А что я еще могу сказать? Убирайтесь?

По крайней мере, он знает, что нужно делать в таких случаях.

Однако, без приглашения опустившись в кресло, Марич заводит речь совсем не о похоронах.

– Анастасия, я думаю, твоих мозгов хватает понять, что такой домашней болонке, как ты, в бизнесе делать нечего. Ты только разоришь всю группу компаний, – снисходительный взгляд бесит, но в чем-то он прав. – Даже не суйся, я в течение пары недель все оформлю на себя.

Я вскидываюсь. Что? Но Марич не дает вставить мне ни слова.

– Не пытайся даже вякать. На твое наследство я не претендую, если ты вообразила, что тебя грабят. Счета, недвижка, цацки… Что там еще может тебе понадобиться, забирай. Если отвоюешь у шакалов-родственников, – презрение в его голосе ощутимо физически.

Да кто он такой, чтобы судить и оскорблять мою семью!

Ненавижу его! Ненавижу!

Всего целиком! От кончиков носов дорогущих итальянских туфель до английского галстука! От длинных пальцев, поправляющих равнодушно часы за полмиллиона до уже проклюнувшейся синеватой щетины!

Не удивлюсь, если родители погибли по его вине.

У него репутация человека, на пути которого стоять нельзя. Рискнувшие, исчезают.

Только бабки! Только власть! Ничто другое для таких, как Марич, не имеет значения.

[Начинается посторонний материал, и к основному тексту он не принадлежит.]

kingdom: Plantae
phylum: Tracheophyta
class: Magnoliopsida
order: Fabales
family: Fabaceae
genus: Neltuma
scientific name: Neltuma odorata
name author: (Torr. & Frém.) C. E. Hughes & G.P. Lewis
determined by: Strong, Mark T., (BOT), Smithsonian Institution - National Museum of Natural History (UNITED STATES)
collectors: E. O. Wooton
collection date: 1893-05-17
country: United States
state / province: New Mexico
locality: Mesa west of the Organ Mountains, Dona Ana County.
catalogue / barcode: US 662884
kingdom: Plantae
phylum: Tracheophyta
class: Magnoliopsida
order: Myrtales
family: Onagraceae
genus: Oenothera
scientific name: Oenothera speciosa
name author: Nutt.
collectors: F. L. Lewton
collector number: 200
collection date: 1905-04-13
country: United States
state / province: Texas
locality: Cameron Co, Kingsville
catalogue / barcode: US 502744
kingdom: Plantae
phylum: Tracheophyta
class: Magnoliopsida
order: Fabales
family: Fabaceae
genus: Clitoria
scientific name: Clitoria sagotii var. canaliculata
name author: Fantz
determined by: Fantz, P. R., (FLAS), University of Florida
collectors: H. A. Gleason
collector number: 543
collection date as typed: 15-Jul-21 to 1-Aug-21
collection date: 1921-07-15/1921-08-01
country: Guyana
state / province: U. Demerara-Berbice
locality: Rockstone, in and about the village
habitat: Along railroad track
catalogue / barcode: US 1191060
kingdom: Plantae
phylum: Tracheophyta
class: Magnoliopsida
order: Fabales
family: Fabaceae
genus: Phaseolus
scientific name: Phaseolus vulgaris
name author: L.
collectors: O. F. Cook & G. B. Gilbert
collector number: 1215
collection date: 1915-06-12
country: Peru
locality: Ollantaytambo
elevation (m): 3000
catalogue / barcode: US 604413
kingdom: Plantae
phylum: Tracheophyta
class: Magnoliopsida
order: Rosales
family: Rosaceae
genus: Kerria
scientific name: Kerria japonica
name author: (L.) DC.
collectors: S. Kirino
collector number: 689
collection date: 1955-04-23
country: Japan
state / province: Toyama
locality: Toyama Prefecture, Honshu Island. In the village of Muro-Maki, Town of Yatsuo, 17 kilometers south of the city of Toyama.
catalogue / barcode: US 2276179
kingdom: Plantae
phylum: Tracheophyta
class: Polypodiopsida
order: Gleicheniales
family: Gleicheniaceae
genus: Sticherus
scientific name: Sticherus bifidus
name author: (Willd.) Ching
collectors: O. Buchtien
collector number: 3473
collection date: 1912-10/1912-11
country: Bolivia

– Как благородно с вашей стороны, Александр Николаевич, – цежу я, сжимая в кулаки руки, лежащие на коленях. Ногти больно впиваются в ладони, но в противном случае, я не сдержусь и залеплю ему пощечину.

– Прекрасно, что ты это понимаешь. Хотя бы это, – насмешка в его голосе подсказывает, что он отчетливо видит, что я сейчас чувствую. – Только ты еще не осознала, что с этого момента грош цена твоей жизни.

Он мне еще и угрожает?

– Я бы дал тебе добрый совет, но его нет, – в театральном жесте Марич разводит руками. – Будь твое наследство не таким жирным, я бы посоветовал свалить подальше, спрятаться, переждать лет пять и найти себе покровителя. Но ты откусила столько, сколько самой не прожевать, а охотников на этот кусок достаточно.